To conceptualize how this helps detect whether a feature is a spatial outlier, consider that as the local reachability density of a feature decreases (in other words, the neighborhood of a feature is sparse) and the local reachability density of its neighbors increases (in other words, the neighborhood of a feature's neighbor is more dense), the local outlier factor increases: the feature is more outlying because its spatial density is low and the spatial densities of its neighboring features are higher.
With local outlier factors calculated for all features, the tool then uses the percentage of locations to be designated as outliers parameter value to designate features as outliers and inliers. Consequently, the selection of an appropriate percentage is among important criteria when defining and interpreting the analysis results.
Data-driven parameter selection
The Number of Neighbors and Percent of Locations Considered Outliers parameters have an important influence in the result of the LOF calculation and detected spatial outliers. While it is recommended that domain knowledge drives the selection of these parameter values, it is acknowledged that not every analysis question may include a clear value for these criteria.
If logical values for the number of neighbors or percent of locations considered outliers are not known before executing the analysis, or if you want to evaluate data-driven results, the tool can automatically search for appropriate parameter values based on the spatial distribution of the input features. To do this, the tool performs a search by comparing combinations of the number of neighbors parameter, k, and the percent of locations considered outliers, deemed c, which is converted to a number of locations considered outliers search parameter, deemed n.
For each parameter value pair, [(c1, k1), (c2, k2), …], the local outlier factor is calculated. The resulting LOF values are ranked from highest to lowest, and the mean of the log(LOF) of the top n outliers is compared to the mean of the log(LOF) of the following n inliers (second-highest LOF) using a t-statistic Tci,kj.
Keep the following in mind before you proceed:
- Provided a value of c, the tool identifies the k that maximizes the significance of the t-statistic. That is, the value of nearest neighbors that maximizes the difference in LOF between the outlier group and the inlier group.
- The tool identifies the value of c that maximizes the t-statistics after adjusting for the size of n.
The search occurs over a domain of k andc values established by the number of input points, and each of the decisions the tool makes for chosen parameter values is reported as a message following tool execution.
For input datasets with many features, only a subset of the values of the number of neighbors and LOF threshold is verified by the tool.
Considerations and interpretations of outputs
There are several important considerations when interpreting the output of this tool.
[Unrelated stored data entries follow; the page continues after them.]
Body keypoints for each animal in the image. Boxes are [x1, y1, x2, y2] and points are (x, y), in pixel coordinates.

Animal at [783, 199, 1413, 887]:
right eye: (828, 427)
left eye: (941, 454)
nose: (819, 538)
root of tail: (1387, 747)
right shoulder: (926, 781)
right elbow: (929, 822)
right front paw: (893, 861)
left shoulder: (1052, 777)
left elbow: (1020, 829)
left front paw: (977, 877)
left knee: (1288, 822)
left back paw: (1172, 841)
- The LOF values calculated for an input dataset cannot be used to compare with calculated LOF values in a different dataset. The LOF calculations are dependent on the spatial distribution of the input features in a dataset; consequently, any differences in separate datasets will result in different calculated local reachability densities and LOF values.
- The calculated LOF results may differ between a point in the output features and a cell in the output prediction raster coinciding with the point. The reason for this difference is that the point's neighborhood includes the neighbors in its vicinity, and does not include itself; however, the raster cell coinciding with the point includes the point as one of its neighbors.
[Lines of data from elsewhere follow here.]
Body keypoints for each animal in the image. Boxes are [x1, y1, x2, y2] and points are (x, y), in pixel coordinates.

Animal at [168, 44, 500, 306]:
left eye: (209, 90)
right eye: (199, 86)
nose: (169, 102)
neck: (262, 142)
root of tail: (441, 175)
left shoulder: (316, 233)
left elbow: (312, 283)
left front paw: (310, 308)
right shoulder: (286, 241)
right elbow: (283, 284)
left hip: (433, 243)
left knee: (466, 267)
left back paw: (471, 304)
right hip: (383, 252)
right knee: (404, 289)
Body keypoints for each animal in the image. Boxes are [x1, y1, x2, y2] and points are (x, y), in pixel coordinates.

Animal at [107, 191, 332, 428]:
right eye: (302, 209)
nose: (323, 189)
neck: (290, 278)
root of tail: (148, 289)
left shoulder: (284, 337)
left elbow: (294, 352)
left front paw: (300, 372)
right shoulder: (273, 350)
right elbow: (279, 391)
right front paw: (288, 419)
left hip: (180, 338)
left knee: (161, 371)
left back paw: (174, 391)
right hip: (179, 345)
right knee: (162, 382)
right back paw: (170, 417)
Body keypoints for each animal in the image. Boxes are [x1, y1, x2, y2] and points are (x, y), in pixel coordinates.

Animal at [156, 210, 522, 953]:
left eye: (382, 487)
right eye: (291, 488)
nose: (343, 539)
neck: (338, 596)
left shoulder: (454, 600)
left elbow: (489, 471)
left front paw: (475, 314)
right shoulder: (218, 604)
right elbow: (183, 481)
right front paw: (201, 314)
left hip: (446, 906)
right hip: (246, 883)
- Small differences in values submitted for the
Percent of Locations Considered Outliers parameter may
result in the same output percent of locations considered outliers.
This can occur when similarities in spatial distribution for
features result in the same LOF value for multiple features and the
same LOF threshold is established even if the percent is different
by a small margin.
- Consider a simple dataset with 10 features whose LOF calculation results in the following LOF values: [0, 1, 2, 3, 4, 5, 9, 9, 9, 9]. In this example, a value of 10 percent for percent of locations considered outliers would result in selecting the top 10 percent LOF values, which corresponds to an LOF threshold of 9. Similarly, passing a value of 40 percent for percent of locations considered outliers would result in selecting the top 40 percent LOF values, though this will still set an LOF threshold of 9. Therefore, the output count of outliers designated as outliers will be the same for percentages 10 percent through 40 percent.
For more information about the local outlier factor and optimizing parameters, see the following references:
- Breunig, M. M., Kriegel, H. P., Ng, R. T., Sander, J. (2000). "LOF: identifying density-based local outliers." Proceedings of the 2000 ACM SIGMOD international conference on Management of data. (pp. 93-104).
- Xu, Z., Kakde, D., Chaudhuri, A. (2019). "Automatic Hyperparameter Tuning Method for Local Outlier Factor, with Applications to Anomaly Detection." 2019 IEEE International Conference on Big Data (pp. 4201-4207)